Recently, I read this book, mostly because I liked the cover (thrift store treasure hunting pays off):
It also had quite a bit of decent info on growing a variety of crops organically, including sweet potatoes, though it was too late to try any of the suggestions.
So I grew sweet potatoes in my normal manner this year. I made slips, I planted slips, I stood back for a few months, then I dug ’em up. (For more on sweet potatoes and how to grow them, click here and here.)
See this treasure? 21lbs of nice tubers from about a 5 x 10 space.
There would’ve been a higher yield if I had planted at a greater density – or waited a couple more months to harvest – or just planted sweet potatoes by themselves. The first sweet potato vines I planted in that bed were intercropped with other plants that later expired in the heat. Fortunately, I have a bunch more sweet potato beds that I won’t touch until November or so.
You know, I have a problem leaving things well enough alone. Sometimes I just really, really want to dig things up and look at them. This is something that amuses my wife immensely. I know… it doesn’t make sense for someone as hands-off and pro-nature as I am to get nutty about clearing beds and digging areas up before everything is ready to harvest.
I’ll bet the Best Ideas folks never do that. No, they probably have everything graphed out on charts and punched into calculators.

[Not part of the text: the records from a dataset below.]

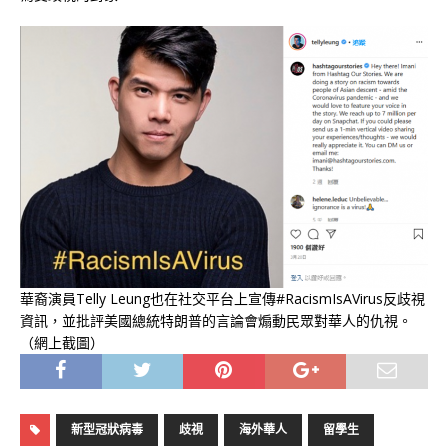
華裔演員Telly Leung也在社交平台上宣傳#RacismIsAVirus反歧視
資訊，並批評美國總統特朗普的言論會煽動民眾對華人的仇視。
（網上截圖）
新型冠狀病毒
歧視
海外華人
留學生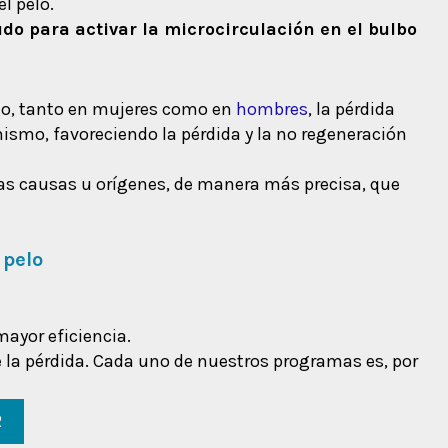
l pelo.
o para activar la microcirculación en el bulbo
rgo, tanto en mujeres como en
hombres
, la pérdida
mismo, favoreciendo la pérdida y la no regeneración
as causas u orígenes, de manera más precisa, que
 pelo
ayor eficiencia.
de la pérdida. Cada uno de nuestros programas es, por
R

But – while we’re on the topic of Best Ideas, I have to say… I did adopt one thing from the book.
Garden fashion!
UPDATE: It seems you can still get this book on Amazon. Better still, it’s $0.01 – check it out:
Best Ideas for Organic Vegetable Growing
3 comments
I hope my sweet potatoes do as well. This is my first year growing sweet potatoes. I have filled up a 4X8 raised bet with young "Beauregard" plants I found at Home Depot, mixed with assorted varieties of the little shrink-wrapped packaged micro-wave ready sweet potatoes I found (like you did in your other article) at Publix. I also rooted some cuttings from errant vines and planted them in an Earthbox, just to see how they fare. I had also planted a purple yam, but the termites got into that right away. Had I but space enough and time, I think I could have rooted and planted an acre of sweet potatoes just by taking weekly cuttings from that little 4X8 patch. My plan is to wait until at least Thanksgiving to start digging potatoes. No hurry I think as we have nearly zero frost danger here in St. Pete.
Yeah, you can afford to wait. The potatoes just get bigger.
Interesting that the termites preferred the purple yam. I've had them eat some of my sweet potatoes as well, though they weren't the purple ones.
I have to confess to reaching under the soil line to check the size of my potatoes just this week. I am also known to carefully check germination progress of beans (a.k.a. dig some up) when I am eagerly anticipating spring. Waiting is hard and sometimes you just gotta know!!